[The double pylorus - a rare endoscopic finding].

HISTORY AND ADMISSION FINDINGS

A 58-year-old man was admitted for elucidation of a microcytic anemia diagnosed by his general practitioner (hemoglobin of 5,5 g/dl). He felt dizzy and unwell. The patient had for some time been regularly taking 1-2 tablets of diclofenac, a nonsteroid anti-inflammatory drug (NSAID), for joint and gouty pain. He had occasionally noted small amounts of blood on his stool. The physical examination was unremarkable except for obesity, several swollen and painful joints, and a gouty right big toe with a tophus and small ulcer.

INVESTIGATIONS

Coloscopy revealed extensive multiple aphthous ulcers throughout the colon (histologically diagnosed as NSAID colopathy).

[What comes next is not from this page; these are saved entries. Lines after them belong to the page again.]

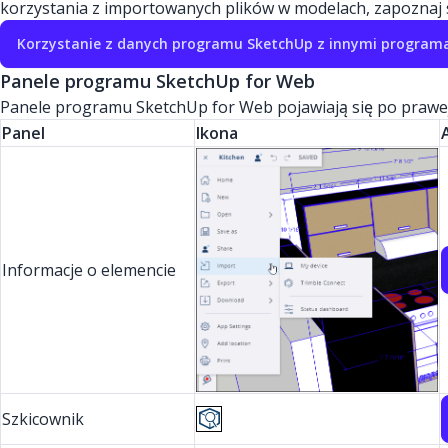
korzystania z importowanych plików w modelach, zapoznaj s
Korzystanie z danych programu SketchUp z innymi program
Panele programu SketchUp for Web
Panele programu SketchUp for Web pojawiają się po prawej 
Panel
Ikona
Informacje o elemencie
Szkicownik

Esophagogastroduodenoscopy failed to identify a source of bleeding. But it also revealed a double pylorus, which was divided into two equal parts by a smooth, pencil-thick circular band, but fully patent and without inflammatory changes or scarring.

TREATMENT AND COURSE

Several erythrocyte units were infused, which stabilized the patient's condition. There was no evidence of renewed bleeding. But subsequently he experienced severe joint pain, the CPR rising to 252.31 mg/dl. Administration of steroids, novaminsulfon and opioids, as well as uric acid lowering drugs gradually improved the joint pain and enabled physiotherapy to improve mobility and the patient was discharged home.

CONCLUSION

Congenital abnormalities are rarely found during gastrointestinal endoscopy in adults. Very rare are duplications of the pyloric channel most of which are acquired by ulcer perforation. In general, congenital double pylorus is mainly a harmless incidental finding which needs no therapy, but it should be distinguished from acquired double pylorus. Endoscopists should be aware of this abnormality to avoid complications during side-view endoscopy.